The Cure Greatest Hits 2001 Flac Soup Updated May 2026
Whether you find it on Redacted, Soulseek, or a private forum, once you hear “The Figurehead” (from Pornography , hilariously not on the hits disc but often included as a soup bonus) in true lossless, you’ll never go back. The cure for low-fidelity is, ironically, The Cure in FLAC.
Any file under 300MB for a full 2CD set (CD1 + CD2 should be ~700-900MB in FLAC). Avoid “MP3-320” labeled as FLAC (check with Spek or Fakin’ The Funk). Avoid single-file binaries without cue sheets. Comparing the 2001 Master to Later Remasters Why go through the trouble of finding the 2001 “soup” when Spotify has The Cure in “High Quality”? Let’s compare: the cure greatest hits 2001 flac soup updated
For decades, The Cure has stood as the gothic rock standard-bearer, weaving melancholy, pop sensibility, and post-punk innovation into a tapestry of black clothes and blonde hair. While die-hard fans worship deep cuts like The Top or Pornography , the mainstream entry point—and often the most debated release—remains the 2001 compilation, simply titled Greatest Hits . Whether you find it on Redacted, Soulseek, or
Support the artists where possible. Buy official vinyl reissues, see the tour, and donate to preservation efforts. But for the 2001 Greatest Hits in its most perfect digital form—the search for the updated FLAC soup is a righteous quest for sound quality. Last updated for 2025. If you find a dead link or a newer “soup” with better scans, join the conversation at r/TheCure and r/audiophile. Avoid “MP3-320” labeled as FLAC (check with Spek
The 2001 master captures The Cure at a unique crossroads: just before the mid-2000s loudness war, after the band’s experimental peak, and before streaming altered how we hear dynamics.

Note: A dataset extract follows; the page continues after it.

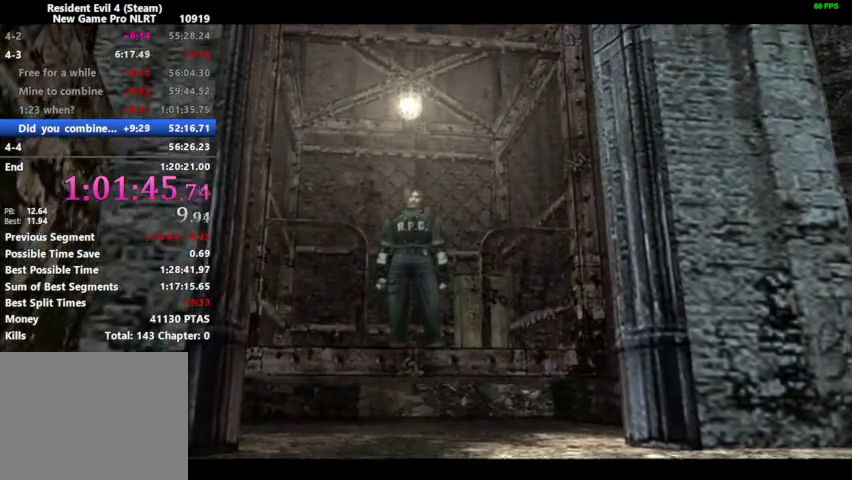
{"buttons": [], "right_stick": "center", "events": []}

A verified, updated FLAC soup offers not just music, but a time capsule—a perfect representation of how these songs sounded on the original CD pressing, complete with all its tiny, beautiful imperfections.
If you found this article, you aren’t looking for a standard MP3 rip. You want lossless fidelity. You want the particular mastering of the 2001 release. And you want the “soup”—a colloquial term for a comprehensive, sometimes user-assembled, metadata-rich collection (bonus tracks, artwork, logs, and cue sheets). Here’s everything you need to know about this specific digital artifact, why it matters, and how to navigate its updated versions. Before diving into FLAC and “soup” details, let’s address the elephant in the room: Many Cure fans hate the 2001 Greatest Hits . Why? Because Robert Smith himself has publicly criticized track listings enforced by record labels (Fiction/Elektra). The original 2001 CD omitted fan favorites like “The Lovecats” and “Let’s Go to Bed” in the US pressing, while international versions included them.